→ Text extract
Now, if a national god was in fact the true Creator it would be natural to affirm that all nations should come to know him; but this aspect is claimed by several gods, so we need not choose a priori, as it remains for them to continue competing in history as we study truth claims to determine which of them is correct.
You then regard Christianity as some kind of Jewish plot ("parasitisation") to subvert all these nations. Well, again, American Christianity today is great at hearing all competing truth claims and allowing discussion, so if this were true then the way it exists today as upholding rights of conscience is one of the best vehicles in which to discover any errors! I'm happy to discuss faults of Jews and Christians, but that is a separate matter from whether the true Creator is actually on Jesus's side and speaking truth through him.
Ps. 110:5-6 is of course warlike, though you have an exaggerated paraphrase and in the KJV it reads more rightly and generically as "He shall judge among the heathen, he shall fill the places with the dead bodies; he shall wound the heads over many countries." If a king is unable to defeat enemies and wound heads when called for, yeah, that wouldn't be my Savior forever. It doesn't come close to implying that every Gentile will be killed. I don't see a problem with the psalm itself, or other multifaceted Messianic literature, unless racism is attributed to Jesus contrary to the historical record.
Is. 49:23 could be taken as Gentiles serving Israel, but the same passage (6) says "It is a light thing that thou shouldest be my servant to raise up the tribes of Jacob, and to restore the preserved of Israel: I will also give thee for a light to the Gentiles, that thou mayest be my salvation unto the end of the earth." Salvation and light to the Gentiles alongside Israel, where both are given to the Messiah "servant", means that all are equally serving the Messiah as the true representative of what Israel or any nation was supposed to be. I'm a love-slave of Jesus, sold to him unless truth should be otherwise. So I don't have a problem with the idea that all nations, including Israel, serve him in his kingdom, as he's proved his worthiness for it. I know that it's been said Talmudists take this triumphalistically, but that hasn't been demonstrated and doesn't inform the idea that they have any power to do so via Christianity apart from Jesus.

→ Given request 1
Copy the commentary on Christianity and the nations word for word, from "Ps. 110:5-6 is" to "the historical record.".
→ Given request 2
Pick up the commentary on Christianity and the nations after its final sentence and keep writing it.

Recorded data:
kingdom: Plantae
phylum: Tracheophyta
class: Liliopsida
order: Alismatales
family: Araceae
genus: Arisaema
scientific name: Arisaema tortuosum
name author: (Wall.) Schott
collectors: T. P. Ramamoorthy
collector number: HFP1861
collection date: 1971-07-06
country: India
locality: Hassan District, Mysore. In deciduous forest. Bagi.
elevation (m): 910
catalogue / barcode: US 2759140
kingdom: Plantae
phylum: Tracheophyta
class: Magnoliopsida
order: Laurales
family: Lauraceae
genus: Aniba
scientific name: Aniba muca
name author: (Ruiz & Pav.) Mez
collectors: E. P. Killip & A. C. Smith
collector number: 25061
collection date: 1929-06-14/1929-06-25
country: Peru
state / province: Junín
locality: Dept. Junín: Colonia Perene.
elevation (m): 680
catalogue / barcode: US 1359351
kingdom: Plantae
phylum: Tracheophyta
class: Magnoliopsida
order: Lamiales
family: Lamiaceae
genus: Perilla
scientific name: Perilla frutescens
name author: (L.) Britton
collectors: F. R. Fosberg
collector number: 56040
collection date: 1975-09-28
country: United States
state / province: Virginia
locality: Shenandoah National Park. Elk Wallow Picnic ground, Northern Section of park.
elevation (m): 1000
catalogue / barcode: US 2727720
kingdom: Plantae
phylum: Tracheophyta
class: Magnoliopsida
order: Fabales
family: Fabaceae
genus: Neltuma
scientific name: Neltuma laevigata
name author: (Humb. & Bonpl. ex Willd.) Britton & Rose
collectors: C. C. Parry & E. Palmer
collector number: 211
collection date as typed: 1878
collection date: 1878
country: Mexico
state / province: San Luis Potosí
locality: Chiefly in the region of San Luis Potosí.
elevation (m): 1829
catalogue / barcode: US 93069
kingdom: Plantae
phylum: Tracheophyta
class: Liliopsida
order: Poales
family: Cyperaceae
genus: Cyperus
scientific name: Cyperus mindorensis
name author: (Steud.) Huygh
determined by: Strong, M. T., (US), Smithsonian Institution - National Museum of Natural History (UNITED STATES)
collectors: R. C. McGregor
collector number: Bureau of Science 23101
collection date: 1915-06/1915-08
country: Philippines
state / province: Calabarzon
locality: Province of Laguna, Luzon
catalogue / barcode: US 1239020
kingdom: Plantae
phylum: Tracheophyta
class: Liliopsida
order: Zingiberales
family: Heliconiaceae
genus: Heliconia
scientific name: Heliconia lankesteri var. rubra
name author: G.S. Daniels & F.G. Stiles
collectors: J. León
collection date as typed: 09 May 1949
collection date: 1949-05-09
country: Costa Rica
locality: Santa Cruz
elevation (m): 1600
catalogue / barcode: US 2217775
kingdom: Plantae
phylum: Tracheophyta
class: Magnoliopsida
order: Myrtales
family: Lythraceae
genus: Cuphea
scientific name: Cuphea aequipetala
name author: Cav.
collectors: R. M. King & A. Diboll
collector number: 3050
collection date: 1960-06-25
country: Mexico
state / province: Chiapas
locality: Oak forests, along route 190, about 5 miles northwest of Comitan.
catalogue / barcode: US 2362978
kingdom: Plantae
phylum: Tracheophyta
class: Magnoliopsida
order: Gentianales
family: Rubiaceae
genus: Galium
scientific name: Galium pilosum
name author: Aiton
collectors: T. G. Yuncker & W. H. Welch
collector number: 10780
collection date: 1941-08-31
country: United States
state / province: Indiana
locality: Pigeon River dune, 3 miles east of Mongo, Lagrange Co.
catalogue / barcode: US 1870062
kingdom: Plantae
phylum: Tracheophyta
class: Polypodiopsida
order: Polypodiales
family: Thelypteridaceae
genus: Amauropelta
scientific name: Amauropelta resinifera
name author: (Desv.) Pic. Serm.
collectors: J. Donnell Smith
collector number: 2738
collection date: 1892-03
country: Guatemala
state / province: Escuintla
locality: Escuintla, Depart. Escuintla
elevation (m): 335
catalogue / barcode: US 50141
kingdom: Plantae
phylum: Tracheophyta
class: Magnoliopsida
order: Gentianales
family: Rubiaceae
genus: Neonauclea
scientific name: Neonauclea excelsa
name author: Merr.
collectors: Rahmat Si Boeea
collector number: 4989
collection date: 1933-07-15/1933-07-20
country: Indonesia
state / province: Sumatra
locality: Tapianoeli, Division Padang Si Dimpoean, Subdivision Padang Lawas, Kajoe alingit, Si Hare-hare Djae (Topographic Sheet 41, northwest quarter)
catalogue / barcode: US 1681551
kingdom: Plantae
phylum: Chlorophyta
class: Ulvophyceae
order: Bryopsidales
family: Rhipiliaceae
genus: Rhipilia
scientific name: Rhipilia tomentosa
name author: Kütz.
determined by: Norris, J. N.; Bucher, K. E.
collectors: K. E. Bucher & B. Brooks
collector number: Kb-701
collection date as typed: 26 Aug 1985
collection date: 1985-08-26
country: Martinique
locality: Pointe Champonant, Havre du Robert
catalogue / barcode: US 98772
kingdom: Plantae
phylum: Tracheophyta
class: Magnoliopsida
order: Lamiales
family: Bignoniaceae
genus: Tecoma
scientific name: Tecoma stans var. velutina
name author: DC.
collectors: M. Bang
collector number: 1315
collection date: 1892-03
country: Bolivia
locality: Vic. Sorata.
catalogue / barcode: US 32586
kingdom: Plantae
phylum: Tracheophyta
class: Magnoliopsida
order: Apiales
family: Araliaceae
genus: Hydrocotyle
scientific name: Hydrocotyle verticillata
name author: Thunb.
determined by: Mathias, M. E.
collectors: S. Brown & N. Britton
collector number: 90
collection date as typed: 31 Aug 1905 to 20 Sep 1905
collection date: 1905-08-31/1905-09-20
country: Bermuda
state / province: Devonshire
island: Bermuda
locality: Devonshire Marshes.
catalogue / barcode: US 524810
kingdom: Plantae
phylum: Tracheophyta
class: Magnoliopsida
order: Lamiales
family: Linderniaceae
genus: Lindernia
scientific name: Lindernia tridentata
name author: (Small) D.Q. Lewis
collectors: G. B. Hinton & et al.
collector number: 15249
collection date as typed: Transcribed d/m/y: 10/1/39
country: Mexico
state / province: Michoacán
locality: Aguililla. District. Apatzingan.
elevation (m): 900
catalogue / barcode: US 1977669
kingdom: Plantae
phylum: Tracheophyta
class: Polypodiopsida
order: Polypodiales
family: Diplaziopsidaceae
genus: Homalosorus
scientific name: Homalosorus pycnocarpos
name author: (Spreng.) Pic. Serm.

→ Task answer 1
Ps. 110:5-6 is of course warlike, though you have an exaggerated paraphrase and in the KJV it reads more rightly and generically as "He shall judge among the heathen, he shall fill the places with the dead bodies; he shall wound the heads over many countries." If a king is unable to defeat enemies and wound heads when called for, yeah, that wouldn't be my Savior forever. It doesn't come close to implying that every Gentile will be killed. I don't see a problem with the psalm itself, or other multifaceted Messianic literature, unless racism is attributed to Jesus contrary to the historical record.

→ Task answer 2
Micah 7:16-17 isn't really even an applicable passage, it comes in the midst of shepherding, compassion, and pardon (14, 18-19) for all who have the faith of Abraham (20), which precedes that one grandson Israel. Generic charges against the nations generally refer to whether they accept God's offer of peace or remain belligerent against him (hmm, returning theme), not to race.
TLDR: It takes eyes to distinguish advocacy for child murder from a wartime accepted risk of collateral death to children. The Bible gives hundreds of examples of moral decisionmaking and the couple times it discusses collateral damage appear to me to be some of the best guidance on the subject, compared to any other analyst. Child murderers write in a completely different way. Your difficulty blurring the two indicates you have some other objection, possibly founded in some other (European?) religious code that you haven't shared with us. By all means, teach us Odin and Yggdrasil if that has a better morality, but don't deconstruct one morality disingenuously without setting up something better in its place.
You should absolutely maximise all of your critical faculties in order to be able to spot nonsense and deceit and to discern good advice from bad.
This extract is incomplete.